Saturday, April 20, 2013

7 Bookish Pet Peeves

  • Whiny characters: if you're going to be the star in a book, can't you at least be interesting?

  • Girl meets boy who happens to be the perfect guy, as well as swoon-worthy, generally having an old-fashioned name, and they become best friends and fall in love until they find out the boy's past (the girl has nothing to hide) and then they love each other undyingly (this is why I hate teen paranormal romance)

  • Bad endings

  • Endless descriptions that don't actually further the plot (I'm looking at you, Tolkien; as much as I love hobbits, I don't necessarily need to know how every type of terrain was awful and what they ate for breakfast)
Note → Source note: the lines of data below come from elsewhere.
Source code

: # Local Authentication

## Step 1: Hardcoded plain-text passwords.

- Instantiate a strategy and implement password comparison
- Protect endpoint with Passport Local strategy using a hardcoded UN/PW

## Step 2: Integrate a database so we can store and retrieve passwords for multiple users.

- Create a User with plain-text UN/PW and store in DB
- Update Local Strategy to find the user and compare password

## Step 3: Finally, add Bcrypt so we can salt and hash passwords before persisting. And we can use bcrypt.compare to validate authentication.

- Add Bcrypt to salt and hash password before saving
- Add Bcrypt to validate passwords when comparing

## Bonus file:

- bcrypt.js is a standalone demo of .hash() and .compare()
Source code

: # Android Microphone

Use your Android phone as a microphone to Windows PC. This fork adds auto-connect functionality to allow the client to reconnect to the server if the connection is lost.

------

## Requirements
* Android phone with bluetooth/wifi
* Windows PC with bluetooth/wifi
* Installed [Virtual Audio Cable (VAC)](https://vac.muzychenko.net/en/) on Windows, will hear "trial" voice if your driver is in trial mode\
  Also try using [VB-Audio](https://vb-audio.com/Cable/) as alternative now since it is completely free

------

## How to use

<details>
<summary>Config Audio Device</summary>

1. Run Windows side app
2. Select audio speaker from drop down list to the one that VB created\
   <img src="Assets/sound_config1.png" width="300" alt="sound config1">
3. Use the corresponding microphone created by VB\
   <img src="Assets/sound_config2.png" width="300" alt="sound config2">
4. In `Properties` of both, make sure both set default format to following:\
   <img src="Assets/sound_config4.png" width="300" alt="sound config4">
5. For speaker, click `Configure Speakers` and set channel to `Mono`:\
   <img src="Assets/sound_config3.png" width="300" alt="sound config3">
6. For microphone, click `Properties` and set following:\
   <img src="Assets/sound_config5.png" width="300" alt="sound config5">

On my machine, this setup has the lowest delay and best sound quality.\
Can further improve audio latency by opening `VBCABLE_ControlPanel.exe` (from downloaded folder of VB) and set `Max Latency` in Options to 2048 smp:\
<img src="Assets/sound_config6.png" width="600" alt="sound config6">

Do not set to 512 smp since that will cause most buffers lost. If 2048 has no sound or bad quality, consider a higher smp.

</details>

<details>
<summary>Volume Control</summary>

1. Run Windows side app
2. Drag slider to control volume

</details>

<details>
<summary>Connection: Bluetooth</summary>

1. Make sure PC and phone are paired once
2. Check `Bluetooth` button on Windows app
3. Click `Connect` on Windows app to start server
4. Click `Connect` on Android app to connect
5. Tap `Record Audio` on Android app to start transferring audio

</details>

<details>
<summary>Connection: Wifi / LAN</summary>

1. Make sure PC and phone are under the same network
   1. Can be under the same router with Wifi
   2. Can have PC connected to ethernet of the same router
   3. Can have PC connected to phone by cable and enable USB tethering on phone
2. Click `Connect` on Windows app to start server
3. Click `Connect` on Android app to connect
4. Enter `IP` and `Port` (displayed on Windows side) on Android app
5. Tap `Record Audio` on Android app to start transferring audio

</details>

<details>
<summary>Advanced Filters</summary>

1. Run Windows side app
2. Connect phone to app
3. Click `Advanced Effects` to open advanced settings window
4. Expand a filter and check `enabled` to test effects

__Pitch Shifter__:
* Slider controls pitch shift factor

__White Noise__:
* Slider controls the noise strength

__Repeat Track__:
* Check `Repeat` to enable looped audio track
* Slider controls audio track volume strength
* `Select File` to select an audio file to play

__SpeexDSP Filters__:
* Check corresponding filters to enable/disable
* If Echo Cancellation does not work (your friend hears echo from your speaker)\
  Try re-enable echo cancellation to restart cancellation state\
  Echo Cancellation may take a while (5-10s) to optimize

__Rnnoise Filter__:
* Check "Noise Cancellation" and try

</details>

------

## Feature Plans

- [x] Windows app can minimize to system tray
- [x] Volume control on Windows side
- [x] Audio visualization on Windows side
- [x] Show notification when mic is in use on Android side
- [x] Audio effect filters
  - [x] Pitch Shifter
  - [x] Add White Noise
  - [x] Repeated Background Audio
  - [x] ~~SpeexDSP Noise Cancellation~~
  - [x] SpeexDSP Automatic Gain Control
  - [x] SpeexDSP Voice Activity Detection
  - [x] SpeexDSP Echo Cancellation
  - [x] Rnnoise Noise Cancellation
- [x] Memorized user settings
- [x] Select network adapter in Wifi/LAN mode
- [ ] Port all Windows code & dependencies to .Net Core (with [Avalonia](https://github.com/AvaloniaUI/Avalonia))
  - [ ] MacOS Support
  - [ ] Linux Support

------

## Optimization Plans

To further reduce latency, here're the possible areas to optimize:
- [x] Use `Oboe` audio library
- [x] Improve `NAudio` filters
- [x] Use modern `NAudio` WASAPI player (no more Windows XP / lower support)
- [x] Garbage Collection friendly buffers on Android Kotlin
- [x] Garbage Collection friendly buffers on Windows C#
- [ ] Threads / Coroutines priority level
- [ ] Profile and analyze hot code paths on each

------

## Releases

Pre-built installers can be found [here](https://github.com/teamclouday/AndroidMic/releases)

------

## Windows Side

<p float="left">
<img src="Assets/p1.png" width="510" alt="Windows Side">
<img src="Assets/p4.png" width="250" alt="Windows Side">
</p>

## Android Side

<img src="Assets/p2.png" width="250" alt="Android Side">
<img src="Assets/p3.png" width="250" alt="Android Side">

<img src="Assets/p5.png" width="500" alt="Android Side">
  • Ignorant parents (Spoiler alert: This may be shocking, but in real life, parents are actually involved in their kids' lives, for the most part. They even impact what their kids do and how they act or something. Whooa.)

  • Plots that just seem to hinge together (now, if that dashing boy hadn't come into the picture, that smart/nerdy/clumsy girl who's secretly insecure yet obviously pretty might have actually had to figure something out for herself for a moment there...)

  • Fake dialogue (I do not say, "Oh, ____! You are okay!" when one of my friends is hurt. Surprising, isn't it?) 


  1. I don't like ignorant parents either in books. Parents need to be involved in YA literature! They're hugely important to us! It slightly bothers me (okay, maybe a lot) when the heros (usually 12+) go on wild adventures and they're parents don't even notice. I mean, huh?!!

    1. I agree. Most twelve-year-olds don't have the independence needed to go on such adventures, anyway. And then at the end, the character finishes with, "Oh, yeah, that trip I went on. Well, it's all okay now. When I was gone, I stopped time, so you don't need to worry about me."
      (That may or may not have made me feel very inferior when I was younger. I mean, they stopped time at my age, and I just sat on my bed reading about it?)
      And I don't know of any parents who wouldn't notice if their kid was gone for an hour without permission, let alone days.

    2. Exactly! Talk about freak out session for the parents. And, if the parents are too annoying, you just knock them off and have wonderful orphans! (Orphans are free to go on as many adventures as they like, of course.) I'm not scorning Percy Jackson or anything (I did enjoy it0...buuut, it does get old fast.